Originally designed to simplify the import process for tourists bringing souvenirs home, the de minimis provision waives taxes and inspections for imported goods below a certain value. In 1928, when de minimis was enacted, that value was set at $1, meaning that any import coming into the country worth less than a dollar would be allowed in without processing. Since then, Congress has raised the de minimis threshold several times, ultimately increasing it to a whopping $800 in 2015. It was the perfect opening for Chinese e-commerce behemoths like SHEIN and Temu to enter the U.S. market with a huge advantage over traditional retailers like the Gap or Macy’s.
Rather than maintaining an expensive storefront, SHEIN found its consumers online and sent its products (of questionable origin) directly to buyers, exploiting de minimis in the process to avoid paying any taxes on their shipments. This hack of the U.S. Customs system has yielded SHEIN and other e-commerce platforms dominion over U.S. retail.
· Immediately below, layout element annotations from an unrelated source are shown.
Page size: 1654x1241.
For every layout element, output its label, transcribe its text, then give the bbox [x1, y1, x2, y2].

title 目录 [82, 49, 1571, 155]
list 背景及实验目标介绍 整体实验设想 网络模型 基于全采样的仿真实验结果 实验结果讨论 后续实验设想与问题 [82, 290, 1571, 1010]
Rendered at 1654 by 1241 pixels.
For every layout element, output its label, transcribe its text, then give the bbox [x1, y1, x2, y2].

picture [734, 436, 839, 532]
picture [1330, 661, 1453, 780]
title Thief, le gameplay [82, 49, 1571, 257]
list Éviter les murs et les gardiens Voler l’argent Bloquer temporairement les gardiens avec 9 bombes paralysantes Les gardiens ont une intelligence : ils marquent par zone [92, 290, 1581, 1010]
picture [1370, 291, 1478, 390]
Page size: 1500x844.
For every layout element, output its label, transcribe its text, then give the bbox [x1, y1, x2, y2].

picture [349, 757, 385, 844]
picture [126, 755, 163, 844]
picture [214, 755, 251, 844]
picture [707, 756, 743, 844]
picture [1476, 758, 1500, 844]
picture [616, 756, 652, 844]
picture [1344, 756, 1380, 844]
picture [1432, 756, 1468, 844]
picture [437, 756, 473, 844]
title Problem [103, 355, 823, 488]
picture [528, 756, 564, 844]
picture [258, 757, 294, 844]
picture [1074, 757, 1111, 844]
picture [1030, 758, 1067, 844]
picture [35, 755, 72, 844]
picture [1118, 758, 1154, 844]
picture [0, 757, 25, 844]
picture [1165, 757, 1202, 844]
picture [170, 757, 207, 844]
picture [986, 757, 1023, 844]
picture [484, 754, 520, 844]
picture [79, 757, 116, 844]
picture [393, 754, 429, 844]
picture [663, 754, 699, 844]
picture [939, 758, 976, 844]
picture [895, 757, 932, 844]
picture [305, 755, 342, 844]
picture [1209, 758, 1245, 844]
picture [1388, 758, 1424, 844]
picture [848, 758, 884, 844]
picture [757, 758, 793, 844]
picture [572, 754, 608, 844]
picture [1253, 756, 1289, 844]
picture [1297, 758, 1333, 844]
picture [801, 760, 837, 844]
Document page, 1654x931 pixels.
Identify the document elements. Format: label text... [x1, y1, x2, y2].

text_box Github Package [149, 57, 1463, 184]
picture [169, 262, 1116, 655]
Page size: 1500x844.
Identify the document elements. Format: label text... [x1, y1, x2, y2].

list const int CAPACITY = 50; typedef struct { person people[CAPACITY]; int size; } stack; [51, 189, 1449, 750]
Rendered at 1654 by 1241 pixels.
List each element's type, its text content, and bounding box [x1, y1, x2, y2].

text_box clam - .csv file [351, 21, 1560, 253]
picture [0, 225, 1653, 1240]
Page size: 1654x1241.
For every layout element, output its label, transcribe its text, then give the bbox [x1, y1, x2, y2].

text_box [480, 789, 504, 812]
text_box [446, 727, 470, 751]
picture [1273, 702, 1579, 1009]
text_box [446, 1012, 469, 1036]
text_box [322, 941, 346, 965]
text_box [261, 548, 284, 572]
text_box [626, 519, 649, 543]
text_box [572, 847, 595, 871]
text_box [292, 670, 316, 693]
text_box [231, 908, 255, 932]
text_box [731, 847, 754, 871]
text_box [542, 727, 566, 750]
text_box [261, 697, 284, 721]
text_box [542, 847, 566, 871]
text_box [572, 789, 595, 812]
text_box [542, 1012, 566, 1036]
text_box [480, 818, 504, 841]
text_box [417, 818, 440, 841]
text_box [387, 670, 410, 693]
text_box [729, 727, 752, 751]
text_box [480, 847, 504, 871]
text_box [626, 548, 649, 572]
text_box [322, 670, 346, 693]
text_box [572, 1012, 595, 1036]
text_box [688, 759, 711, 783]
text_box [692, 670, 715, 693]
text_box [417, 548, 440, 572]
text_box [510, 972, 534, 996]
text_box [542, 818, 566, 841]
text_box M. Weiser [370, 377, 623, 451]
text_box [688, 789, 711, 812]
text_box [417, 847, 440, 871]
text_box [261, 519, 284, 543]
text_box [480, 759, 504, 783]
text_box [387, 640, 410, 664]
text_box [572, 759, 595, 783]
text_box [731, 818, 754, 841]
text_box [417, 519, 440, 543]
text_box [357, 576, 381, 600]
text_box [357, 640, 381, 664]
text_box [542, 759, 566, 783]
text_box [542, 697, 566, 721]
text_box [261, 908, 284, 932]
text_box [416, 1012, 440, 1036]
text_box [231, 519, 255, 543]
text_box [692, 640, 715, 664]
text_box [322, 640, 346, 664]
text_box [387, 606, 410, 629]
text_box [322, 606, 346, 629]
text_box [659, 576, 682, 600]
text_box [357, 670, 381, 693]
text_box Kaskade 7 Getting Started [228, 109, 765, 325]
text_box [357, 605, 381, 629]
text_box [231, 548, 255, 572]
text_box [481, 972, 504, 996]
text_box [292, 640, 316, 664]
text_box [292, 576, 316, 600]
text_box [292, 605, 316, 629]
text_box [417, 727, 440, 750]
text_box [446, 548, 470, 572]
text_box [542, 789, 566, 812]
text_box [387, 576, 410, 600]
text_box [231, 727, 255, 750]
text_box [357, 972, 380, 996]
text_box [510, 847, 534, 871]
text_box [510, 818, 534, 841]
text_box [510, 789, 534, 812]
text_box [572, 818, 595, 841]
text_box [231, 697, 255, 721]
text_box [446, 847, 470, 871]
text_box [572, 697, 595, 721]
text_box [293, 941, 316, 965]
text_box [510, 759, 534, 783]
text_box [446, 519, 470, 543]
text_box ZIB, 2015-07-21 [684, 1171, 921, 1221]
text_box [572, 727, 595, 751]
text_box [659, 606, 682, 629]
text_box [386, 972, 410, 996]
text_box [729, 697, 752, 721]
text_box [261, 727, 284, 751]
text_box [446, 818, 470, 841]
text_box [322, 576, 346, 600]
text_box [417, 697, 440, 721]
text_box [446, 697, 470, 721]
In 2015, 153 million imports passed into the U.S. through the de minimis exemption. In 2023, that number soared to more than 1 billion, increasing more than 600% from 2015. In 2024, we saw this explosive growth continue with de minimis shipments exceeding 1.36 billion.
Though President Donald Trump suspended the duty-free de minimis treatment for Chinese goods on Feb. 1, he paused implementation of the action shortly thereafter, citing the need for Customs to adopt new processes. On March 7, the Alliance for American Manufacturing joined a coalition of manufacturers, business associations, labor unions, law enforcement, drug prevention organizations, consumer groups, and others in urging Trump to reinstate the de minimis exemption ban.
Luckily, Congress is also working to close the Customs loophole with several bills now under consideration. AAM supports both the Close the De Minimis Loophole Act, introduced by Rep. Linda Sanchez (D-Calif.) on March 4, and the Import Security and Fairness Act, introduced by Rep. Thomas Suozzi (D-N.Y.) on Jan. 9 and co-sponsored by Reps. Neal Dunn (R-Fla.), Rick Allen (R-Ga.) and Andrea Salinas (D-Ore.).
The De Minimis Loophole Act would end de minimis for all countries, with the ban going into effect immediately for Chinese imports while imports from other countries would have a four-month transition period. The Import Security and Fairness Act would prohibit goods imported from non-market economies or countries on the priority watch list to enter the U.S. through the de minimis exemption.
Additionally, there are two other measures that grapple with the de minimis issue as well, namely Rep. Gregory Murphy’s (R-N.C.) End China’s De Minimis Abuse Act and Sen. Ron Wyden’s (D-Ore.) Fighting Illicit Goods, Helping Trustworthy Importers, and Netting Gains (FIGHTING) for America Act, which have yet to be reintroduced in the 119th Congress.
With more than four million de minimis imports entering the U.S. market each day, the impact of this loophole is wide-reaching for American workers and consumers. We’re glad to see effort from both the White House and Congress to close it is ramping up. There’s little time to waste.